▶ [What the exercise asks]:
This exercise calls for an exact transcription. Set down every record below.

*** Opening of Records supplied ***

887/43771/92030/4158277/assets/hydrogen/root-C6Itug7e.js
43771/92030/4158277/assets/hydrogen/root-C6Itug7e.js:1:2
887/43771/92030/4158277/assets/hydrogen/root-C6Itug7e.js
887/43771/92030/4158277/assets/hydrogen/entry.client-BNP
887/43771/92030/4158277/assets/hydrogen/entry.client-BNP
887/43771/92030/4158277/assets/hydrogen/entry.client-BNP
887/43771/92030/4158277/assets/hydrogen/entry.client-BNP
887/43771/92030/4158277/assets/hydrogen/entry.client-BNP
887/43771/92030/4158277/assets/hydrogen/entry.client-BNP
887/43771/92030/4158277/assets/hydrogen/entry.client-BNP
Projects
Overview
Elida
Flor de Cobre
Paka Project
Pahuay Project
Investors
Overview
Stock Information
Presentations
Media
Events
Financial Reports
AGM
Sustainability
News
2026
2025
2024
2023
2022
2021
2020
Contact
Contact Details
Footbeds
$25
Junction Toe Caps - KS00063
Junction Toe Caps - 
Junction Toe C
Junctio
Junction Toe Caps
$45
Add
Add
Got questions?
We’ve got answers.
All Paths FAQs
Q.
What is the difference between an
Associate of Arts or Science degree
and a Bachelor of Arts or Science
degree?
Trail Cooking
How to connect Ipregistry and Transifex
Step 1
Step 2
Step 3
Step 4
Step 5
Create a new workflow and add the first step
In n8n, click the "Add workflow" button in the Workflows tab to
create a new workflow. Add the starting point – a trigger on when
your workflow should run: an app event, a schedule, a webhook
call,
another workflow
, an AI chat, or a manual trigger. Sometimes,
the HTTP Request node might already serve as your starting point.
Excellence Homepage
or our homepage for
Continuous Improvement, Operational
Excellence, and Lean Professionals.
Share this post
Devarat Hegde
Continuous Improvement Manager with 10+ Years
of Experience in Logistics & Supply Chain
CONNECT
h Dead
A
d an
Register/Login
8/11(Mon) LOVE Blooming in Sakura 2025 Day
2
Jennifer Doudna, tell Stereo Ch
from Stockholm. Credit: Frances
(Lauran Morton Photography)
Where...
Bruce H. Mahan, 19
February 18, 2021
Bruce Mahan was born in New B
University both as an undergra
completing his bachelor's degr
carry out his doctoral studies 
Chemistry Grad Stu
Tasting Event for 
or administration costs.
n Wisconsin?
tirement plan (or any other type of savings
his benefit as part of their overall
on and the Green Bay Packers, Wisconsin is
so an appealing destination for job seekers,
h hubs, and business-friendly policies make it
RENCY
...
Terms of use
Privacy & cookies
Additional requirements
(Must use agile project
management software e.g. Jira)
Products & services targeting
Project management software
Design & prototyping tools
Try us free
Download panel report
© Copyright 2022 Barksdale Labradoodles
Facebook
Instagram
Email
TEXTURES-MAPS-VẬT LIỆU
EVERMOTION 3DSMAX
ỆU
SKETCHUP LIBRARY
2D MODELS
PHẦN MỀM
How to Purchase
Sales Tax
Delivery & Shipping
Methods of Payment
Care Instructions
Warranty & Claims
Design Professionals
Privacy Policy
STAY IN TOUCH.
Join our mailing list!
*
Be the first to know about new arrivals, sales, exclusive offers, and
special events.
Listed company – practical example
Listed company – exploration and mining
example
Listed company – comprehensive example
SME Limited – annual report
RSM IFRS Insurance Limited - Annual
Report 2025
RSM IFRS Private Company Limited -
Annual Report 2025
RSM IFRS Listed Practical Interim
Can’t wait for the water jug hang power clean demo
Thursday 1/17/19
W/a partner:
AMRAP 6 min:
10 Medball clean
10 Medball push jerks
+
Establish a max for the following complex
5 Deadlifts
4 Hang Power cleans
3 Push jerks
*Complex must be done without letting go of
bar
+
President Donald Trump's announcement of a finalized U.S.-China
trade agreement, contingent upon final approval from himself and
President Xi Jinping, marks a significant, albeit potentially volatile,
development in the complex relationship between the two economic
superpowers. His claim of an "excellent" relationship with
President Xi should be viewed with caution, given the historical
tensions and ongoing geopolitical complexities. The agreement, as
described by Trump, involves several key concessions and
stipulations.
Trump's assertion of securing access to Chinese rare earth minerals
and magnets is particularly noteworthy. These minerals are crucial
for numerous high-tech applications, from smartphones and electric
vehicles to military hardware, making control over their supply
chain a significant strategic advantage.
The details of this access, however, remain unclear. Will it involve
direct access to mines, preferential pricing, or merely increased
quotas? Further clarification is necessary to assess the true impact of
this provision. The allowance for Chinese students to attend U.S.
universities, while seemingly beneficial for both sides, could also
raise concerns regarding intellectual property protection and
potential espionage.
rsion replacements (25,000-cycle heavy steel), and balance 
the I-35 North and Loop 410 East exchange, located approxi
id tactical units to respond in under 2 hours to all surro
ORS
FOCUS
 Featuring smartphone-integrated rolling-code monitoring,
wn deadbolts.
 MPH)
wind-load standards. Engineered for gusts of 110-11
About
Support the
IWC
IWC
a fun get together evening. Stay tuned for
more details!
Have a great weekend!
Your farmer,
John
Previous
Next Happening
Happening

*** Close of Records supplied ***

▶ [Result of the task]:
887/43771/92030/4158277/assets/hydrogen/root-C6Itug7e.js
43771/92030/4158277/assets/hydrogen/root-C6Itug7e.js:1:2
887/43771/92030/4158277/assets/hydrogen/root-C6Itug7e.js
887/43771/92030/4158277/assets/hydrogen/entry.client-BNP
887/43771/92030/4158277/assets/hydrogen/entry.client-BNP
887/43771/92030/4158277/assets/hydrogen/entry.client-BNP
887/43771/92030/4158277/assets/hydrogen/entry.client-BNP
887/43771/92030/4158277/assets/hydrogen/entry.client-BNP
887/43771/92030/4158277/assets/hydrogen/entry.client-BNP
887/43771/92030/4158277/assets/hydrogen/entry.client-BNP
Projects
Overview
Elida
Flor de Cobre
Paka Project
Pahuay Project
Investors
Overview
Stock Information
Presentations
Media
Events
Financial Reports
AGM
Sustainability
News
2026
2025
2024
2023
2022
2021
2020
Contact
Contact Details
Footbeds
$25
Junction Toe Caps - KS00063
Junction Toe Caps - 
Junction Toe C
Junctio
Junction Toe Caps
$45
Add
Add
Got questions?
We’ve got answers.
All Paths FAQs
Q.
What is the difference between an
Associate of Arts or Science degree
and a Bachelor of Arts or Science
degree?
Trail Cooking
How to connect Ipregistry and Transifex
Step 1
Step 2
Step 3
Step 4
Step 5
Create a new workflow and add the first step
In n8n, click the "Add workflow" button in the Workflows tab to
create a new workflow. Add the starting point – a trigger on when
your workflow should run: an app event, a schedule, a webhook
call,
another workflow
, an AI chat, or a manual trigger. Sometimes,
the HTTP Request node might already serve as your starting point.
Excellence Homepage
or our homepage for
Continuous Improvement, Operational
Excellence, and Lean Professionals.
Share this post
Devarat Hegde
Continuous Improvement Manager with 10+ Years
of Experience in Logistics & Supply Chain
CONNECT
h Dead
A
d an
Register/Login
8/11(Mon) LOVE Blooming in Sakura 2025 Day
2
Jennifer Doudna, tell Stereo Ch
from Stockholm. Credit: Frances
(Lauran Morton Photography)
Where...
Bruce H. Mahan, 19
February 18, 2021
Bruce Mahan was born in New B
University both as an undergra
completing his bachelor's degr
carry out his doctoral studies 
Chemistry Grad Stu
Tasting Event for 
or administration costs.
n Wisconsin?
tirement plan (or any other type of savings
his benefit as part of their overall
on and the Green Bay Packers, Wisconsin is
so an appealing destination for job seekers,
h hubs, and business-friendly policies make it
RENCY
...
Terms of use
Privacy & cookies
Additional requirements
(Must use agile project
management software e.g. Jira)
Products & services targeting
Project management software
Design & prototyping tools
Try us free
Download panel report
© Copyright 2022 Barksdale Labradoodles
Facebook
Instagram
Email
TEXTURES-MAPS-VẬT LIỆU
EVERMOTION 3DSMAX
ỆU
SKETCHUP LIBRARY
2D MODELS
PHẦN MỀM
How to Purchase
Sales Tax
Delivery & Shipping
Methods of Payment
Care Instructions
Warranty & Claims
Design Professionals
Privacy Policy
STAY IN TOUCH.
Join our mailing list!
*
Be the first to know about new arrivals, sales, exclusive offers, and
special events.
Listed company – practical example
Listed company – exploration and mining
example
Listed company – comprehensive example
SME Limited – annual report
RSM IFRS Insurance Limited - Annual
Report 2025
RSM IFRS Private Company Limited -
Annual Report 2025
RSM IFRS Listed Practical Interim
Can’t wait for the water jug hang power clean demo
Thursday 1/17/19
W/a partner:
AMRAP 6 min:
10 Medball clean
10 Medball push jerks
+
Establish a max for the following complex
5 Deadlifts
4 Hang Power cleans
3 Push jerks
*Complex must be done without letting go of
bar
+
President Donald Trump's announcement of a finalized U.S.-China
trade agreement, contingent upon final approval from himself and
President Xi Jinping, marks a significant, albeit potentially volatile,
development in the complex relationship between the two economic
superpowers. His claim of an "excellent" relationship with
President Xi should be viewed with caution, given the historical
tensions and ongoing geopolitical complexities. The agreement, as
described by Trump, involves several key concessions and
stipulations.
Trump's assertion of securing access to Chinese rare earth minerals
and magnets is particularly noteworthy. These minerals are crucial
for numerous high-tech applications, from smartphones and electric
vehicles to military hardware, making control over their supply
chain a significant strategic advantage.
The details of this access, however, remain unclear. Will it involve
direct access to mines, preferential pricing, or merely increased
quotas? Further clarification is necessary to assess the true impact of
this provision. The allowance for Chinese students to attend U.S.
universities, while seemingly beneficial for both sides, could also
raise concerns regarding intellectual property protection and
potential espionage.
rsion replacements (25,000-cycle heavy steel), and balance 
the I-35 North and Loop 410 East exchange, located approxi
id tactical units to respond in under 2 hours to all surro
ORS
FOCUS
 Featuring smartphone-integrated rolling-code monitoring,
wn deadbolts.
 MPH)
wind-load standards. Engineered for gusts of 110-11
About
Support the
IWC
IWC
a fun get together evening. Stay tuned for
more details!
Have a great weekend!
Your farmer,
John
Previous
Next Happening
Happening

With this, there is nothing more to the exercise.